Los diez soles


Me esfuerzo por recuperar el instante, entre los anillos de humo o las burbujas del juego de aquellos soles pequeños, mis hijos. El pasado tortuoso de plagas, calamidades y castigos se desvanece ante tanta felicidad. Han pasado tantas cosas desde aquellas oscuras tinieblas que solían habitar en mi corazón imperioso, pero ahora no reconozco su sabor, su forma, ni siquiera puedo imaginarme a mí misma como aquel monstruo. Me complace decir que aquello ya no me hace sufrir.

Todo es diferente ahora, ya no tengo tiempo para preocuparme por mí misma ni para desinteresarme. Ante esos soles, mi ser comienza a diluirse, porque mi perspectiva como madre pesa sobre todo lo demás.

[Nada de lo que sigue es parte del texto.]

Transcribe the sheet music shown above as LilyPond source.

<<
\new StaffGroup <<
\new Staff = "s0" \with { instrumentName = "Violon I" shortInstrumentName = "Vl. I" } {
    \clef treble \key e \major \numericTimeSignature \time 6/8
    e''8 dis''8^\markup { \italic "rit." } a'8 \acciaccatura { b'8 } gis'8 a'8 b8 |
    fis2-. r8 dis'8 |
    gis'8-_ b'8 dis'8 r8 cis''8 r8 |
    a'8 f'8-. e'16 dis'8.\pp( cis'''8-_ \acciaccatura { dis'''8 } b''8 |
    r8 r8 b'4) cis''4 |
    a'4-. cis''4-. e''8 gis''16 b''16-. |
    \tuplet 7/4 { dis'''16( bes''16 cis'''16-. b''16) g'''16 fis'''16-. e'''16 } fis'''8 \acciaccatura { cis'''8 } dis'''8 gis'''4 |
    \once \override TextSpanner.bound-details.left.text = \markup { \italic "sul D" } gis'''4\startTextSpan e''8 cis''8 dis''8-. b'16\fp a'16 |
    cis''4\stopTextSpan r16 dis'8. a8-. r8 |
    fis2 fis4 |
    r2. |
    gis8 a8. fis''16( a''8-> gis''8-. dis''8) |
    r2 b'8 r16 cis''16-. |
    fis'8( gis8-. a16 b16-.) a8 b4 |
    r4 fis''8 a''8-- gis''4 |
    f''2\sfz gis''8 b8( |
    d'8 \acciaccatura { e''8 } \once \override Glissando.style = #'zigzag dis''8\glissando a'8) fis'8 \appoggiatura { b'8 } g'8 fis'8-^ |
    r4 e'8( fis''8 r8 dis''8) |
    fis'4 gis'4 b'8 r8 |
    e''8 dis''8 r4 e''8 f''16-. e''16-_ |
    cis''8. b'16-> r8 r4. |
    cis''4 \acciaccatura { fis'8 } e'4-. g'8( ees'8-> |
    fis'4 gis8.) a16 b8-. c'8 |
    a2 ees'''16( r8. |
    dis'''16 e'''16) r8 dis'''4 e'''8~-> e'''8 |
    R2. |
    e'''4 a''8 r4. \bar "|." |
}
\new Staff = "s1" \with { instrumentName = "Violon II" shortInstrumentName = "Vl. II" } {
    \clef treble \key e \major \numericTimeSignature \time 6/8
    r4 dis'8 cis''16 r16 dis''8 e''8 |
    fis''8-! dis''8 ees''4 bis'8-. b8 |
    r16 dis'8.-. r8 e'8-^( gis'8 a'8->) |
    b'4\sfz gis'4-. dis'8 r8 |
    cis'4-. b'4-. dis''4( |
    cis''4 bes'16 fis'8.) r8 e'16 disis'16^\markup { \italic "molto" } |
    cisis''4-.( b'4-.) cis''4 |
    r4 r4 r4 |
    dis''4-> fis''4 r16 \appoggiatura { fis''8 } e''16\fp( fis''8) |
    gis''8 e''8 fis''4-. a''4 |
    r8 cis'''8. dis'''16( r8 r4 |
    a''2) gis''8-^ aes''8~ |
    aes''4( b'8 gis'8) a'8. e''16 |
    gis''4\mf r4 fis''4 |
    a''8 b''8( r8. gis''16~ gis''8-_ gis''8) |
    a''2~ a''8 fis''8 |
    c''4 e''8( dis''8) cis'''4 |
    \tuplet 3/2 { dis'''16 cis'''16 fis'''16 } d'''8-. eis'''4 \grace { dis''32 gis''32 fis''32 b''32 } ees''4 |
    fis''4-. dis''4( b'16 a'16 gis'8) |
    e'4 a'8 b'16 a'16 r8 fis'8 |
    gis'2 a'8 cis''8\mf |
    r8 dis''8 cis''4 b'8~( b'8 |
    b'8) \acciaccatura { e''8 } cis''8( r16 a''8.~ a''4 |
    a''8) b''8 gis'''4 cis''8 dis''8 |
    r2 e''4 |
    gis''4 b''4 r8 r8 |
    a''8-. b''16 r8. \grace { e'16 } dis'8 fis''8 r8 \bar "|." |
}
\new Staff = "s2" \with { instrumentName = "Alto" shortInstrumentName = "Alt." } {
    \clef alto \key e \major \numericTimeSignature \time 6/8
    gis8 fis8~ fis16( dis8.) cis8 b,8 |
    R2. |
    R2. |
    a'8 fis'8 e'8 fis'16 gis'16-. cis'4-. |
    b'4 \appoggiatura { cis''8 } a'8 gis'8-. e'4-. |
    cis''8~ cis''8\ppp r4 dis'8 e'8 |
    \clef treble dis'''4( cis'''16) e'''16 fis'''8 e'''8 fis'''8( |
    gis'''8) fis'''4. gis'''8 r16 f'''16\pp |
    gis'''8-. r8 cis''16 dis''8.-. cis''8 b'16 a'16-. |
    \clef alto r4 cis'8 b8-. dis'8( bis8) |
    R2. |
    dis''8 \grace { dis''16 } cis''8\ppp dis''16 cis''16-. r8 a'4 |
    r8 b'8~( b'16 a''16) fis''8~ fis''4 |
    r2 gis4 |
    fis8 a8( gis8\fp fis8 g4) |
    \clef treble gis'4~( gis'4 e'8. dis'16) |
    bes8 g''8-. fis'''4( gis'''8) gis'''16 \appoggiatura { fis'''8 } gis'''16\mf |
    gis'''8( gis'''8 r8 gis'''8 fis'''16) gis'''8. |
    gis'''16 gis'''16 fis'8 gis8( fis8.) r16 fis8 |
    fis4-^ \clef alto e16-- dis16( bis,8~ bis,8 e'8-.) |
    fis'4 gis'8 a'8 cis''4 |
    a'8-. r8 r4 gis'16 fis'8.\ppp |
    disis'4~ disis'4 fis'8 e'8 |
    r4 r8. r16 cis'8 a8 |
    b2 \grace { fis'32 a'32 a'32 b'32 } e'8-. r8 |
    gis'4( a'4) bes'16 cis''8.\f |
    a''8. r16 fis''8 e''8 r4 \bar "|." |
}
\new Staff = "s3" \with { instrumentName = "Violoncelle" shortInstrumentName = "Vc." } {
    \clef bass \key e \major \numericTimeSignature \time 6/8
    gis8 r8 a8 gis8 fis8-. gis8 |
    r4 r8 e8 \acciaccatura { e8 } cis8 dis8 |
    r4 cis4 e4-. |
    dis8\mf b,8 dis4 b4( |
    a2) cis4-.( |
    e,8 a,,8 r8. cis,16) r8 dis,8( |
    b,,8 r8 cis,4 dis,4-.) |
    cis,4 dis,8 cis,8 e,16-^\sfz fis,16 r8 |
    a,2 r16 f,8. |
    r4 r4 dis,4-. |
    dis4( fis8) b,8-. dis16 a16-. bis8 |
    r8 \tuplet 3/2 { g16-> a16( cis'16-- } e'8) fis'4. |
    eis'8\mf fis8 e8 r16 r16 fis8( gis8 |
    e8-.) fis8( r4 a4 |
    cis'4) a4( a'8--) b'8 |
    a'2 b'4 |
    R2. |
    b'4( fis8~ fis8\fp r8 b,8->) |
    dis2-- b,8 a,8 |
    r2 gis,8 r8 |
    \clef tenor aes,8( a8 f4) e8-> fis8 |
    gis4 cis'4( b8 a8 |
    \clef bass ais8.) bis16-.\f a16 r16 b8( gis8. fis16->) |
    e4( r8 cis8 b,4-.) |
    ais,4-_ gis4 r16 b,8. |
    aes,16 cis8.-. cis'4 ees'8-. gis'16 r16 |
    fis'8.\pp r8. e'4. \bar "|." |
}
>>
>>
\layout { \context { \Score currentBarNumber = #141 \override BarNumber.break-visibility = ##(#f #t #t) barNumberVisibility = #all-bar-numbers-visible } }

Mi trabajo dentro del equilibrio cósmico consiste en lavar a esos niños estelares, uno a la vez y sin descanso, en aquel Valle de la Luz, al este de todo. Froto sus pequeños y luminosos cuerpos con calma y dedicación, y cada día esta sencilla tarea se transforma en jardines cálidos y perfumados, en la tranquilidad de las montañas, en la lozanía de las bestias afables, en la inmensa quietud del alma de los hombres.

Llega el final de la tarde, el pequeño elegido se cobija entre las ramas grises de aquel gigante verde dormido, enrojece a lo lejos antes de sumirse en un profundo letargo. Mañana será el turno de otro de sus hermanos.

Sin embargo, la espera a la que se someten para recibir la atención de su madre se transforma en un anhelo inmenso de mostrar su magnificencia. Tan pronto como surge una idea consensuada, se ponen en marcha, llevándome con ellos para compartir mis cuidados diariamente.

Su resplandor es supremo, pero el calor combinado de los diez soles hace que la vida en la tierra sea insoportable. La agonía en aquel infierno de fulgurantes rayos deja a los hombres desahuciados, perdiendo toda fe en el milagro.

Entonces, la esperanza se desvanece con la última gota de sudor, y un ágil arquero llamado Yi decide enfrentarse a mis hijos. Así, uno a uno los derriba, y en el cielo no queda más que cenizas de lo que una vez ardió. ¿Qué será de mí, que ya no siento ni siquiera la precisa sensación de la muerte? Ahora solo me ahogo en su recuerdo y en la nostalgia de aquellos hijos que ya no tengo. En esta eternidad del espasmo, solo me queda un sol al que cuidar, esperando la muerte del ágil arquero mientras me ahogo en la angustia de dejar de ser yo misma, frente a la vida mortal que ahora se le ha otorgado.